Robert A. Naeve, Brianne Jackson Kendall, Cary Donahue Sullivan, Jaclyn B. Stahl, Irvine, CA, Craig E. Stewart, Nathaniel P. Garrett, San Francisco, CA, for Defendant.

ORDER GRANTING IN PART AND DENYING IN PART DEFENDANT'S SUMMARY JUDGMENT MOTION

Hon. Andrew J. Guilford, United States District Judge

"Extra! Extra! Read all about it! " This iconic news entreaty evokes images of a distant past, before the internet, television, and radio, when the news was reported on pieces of paper. These aptly called newspapers were printed by a set time each day. New stories that broke after that time would generally appear in the next day's edition. But sometimes newspapers would publish an extra edition because something so momentous or sensational had happened that people would willingly buy a second paper to read all about it. Breaking news in the digital age is a much looser concept than in the days of newspaper extras. If it were still announced by street vendor clamors, the resulting cacophony would be intolerable. In reality, since people can manage their notification updates, the noise is much easier to ignore.

This case calls for a reflection on the meaning of news, both breaking and not, and the obligations that the United States Constitution imposes on the government in society's ever more demanding quest for news. It asks what burdens the justice system must bear and what risks it must take to provide access to information in the name of "news." The importance of this dispute is reflected in the rather voluminous extra documents that have been filed for the pending summary judgment motion, including one amici curiae brief filed on behalf of the Orange County Bar Association, National Association of Women Lawyers, Family Violence Appellate Project, Legal Aid Society of Orange County, Public Law Center, and Veterans Legal Institute, to support Defendant's position, and another one amici curiae brief filed on behalf of the Reporters Committee for Freedom of the Press and 15 other media organizations, to support Plaintiffs' position. (See Dkt. Nos. 82, 105; see also Dkt. No. 41–1.)

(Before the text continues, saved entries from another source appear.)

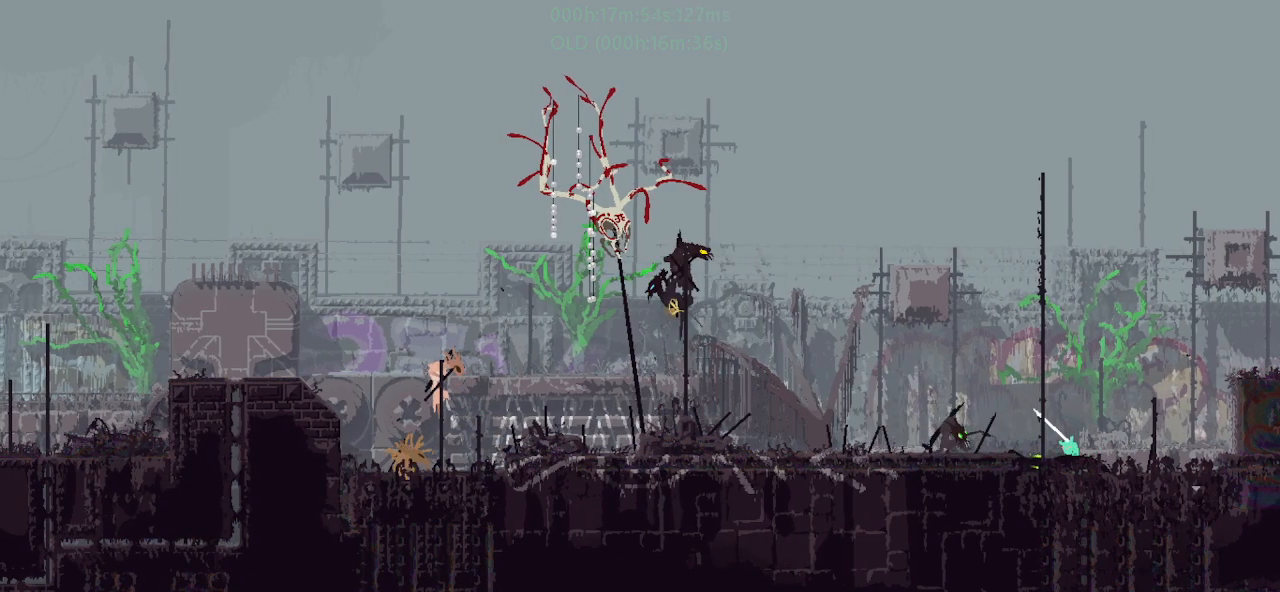
{"keys": [], "events": []}
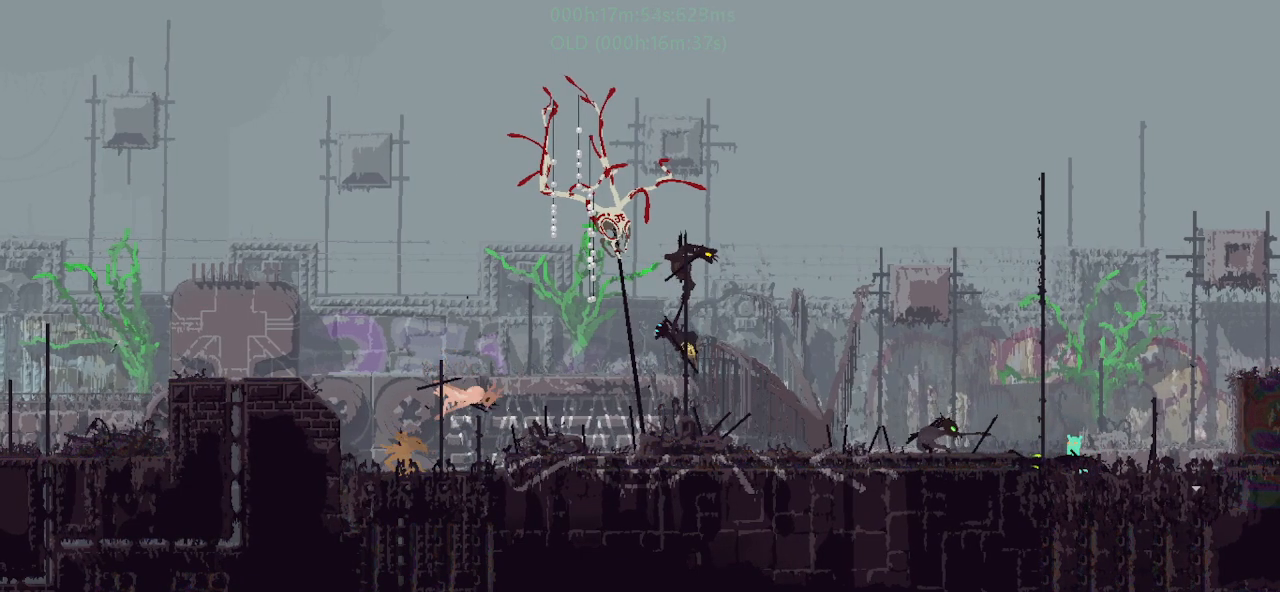
{"keys": ["right"], "events": [[17, "right", "down"], [83, "j", "down"], [250, "j", "up"]]}
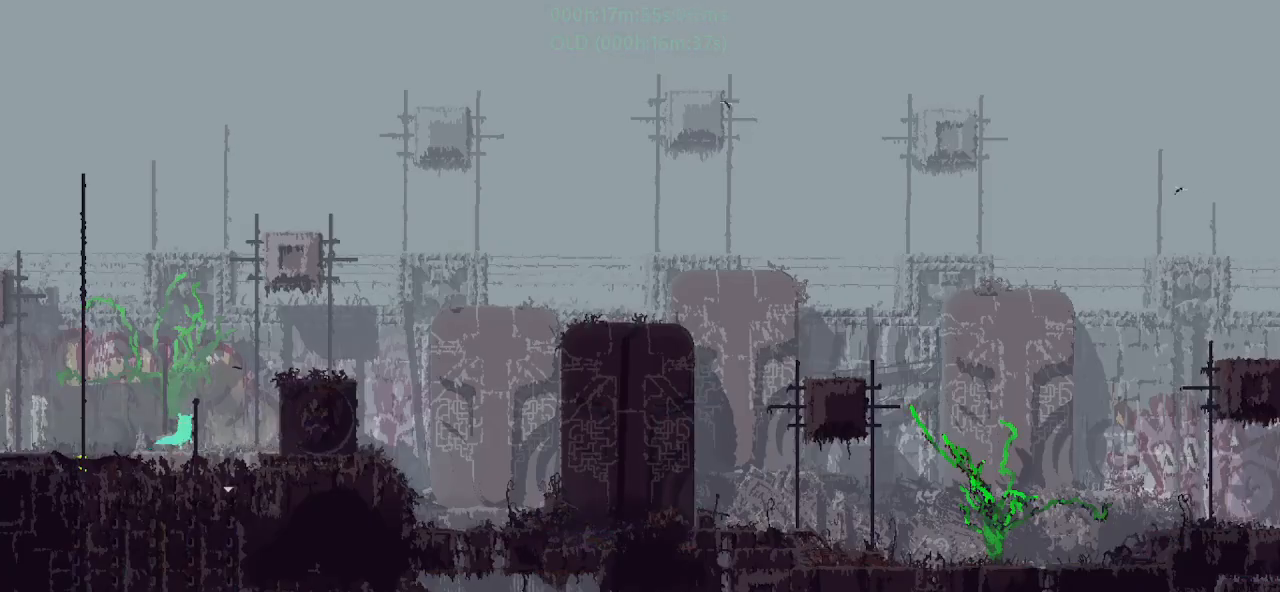
{"keys": ["down"], "events": [[17, "down", "down"], [167, "right", "up"]]}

Plaintiff Courthouse News Service, or "CNS," sued Defendant David Yamasaki in his official capacity as the Court Executive Officer/Clerk of the Orange County Superior Court, or "OCSC," for injunctive and declaratory relief under 42 U.S.C. § 1983. CNS contends that delays in public access to certain electronically filed civil complaints at OCSC violate its rights under the First Amendment to the United States Constitution.

Last year, CNS moved for a preliminary injunction, which the Court denied. Now OCSC moves for summary judgment. Having considered the numerous filings and extensive oral arguments, the Court GRANTS IN PART and DENIES IN PART OCSC's motion for summary judgment. (Dkt. No. 75.)

1. BACKGROUND

This section provides context to the Court's analysis, where the Court will discuss relevant facts in more detail.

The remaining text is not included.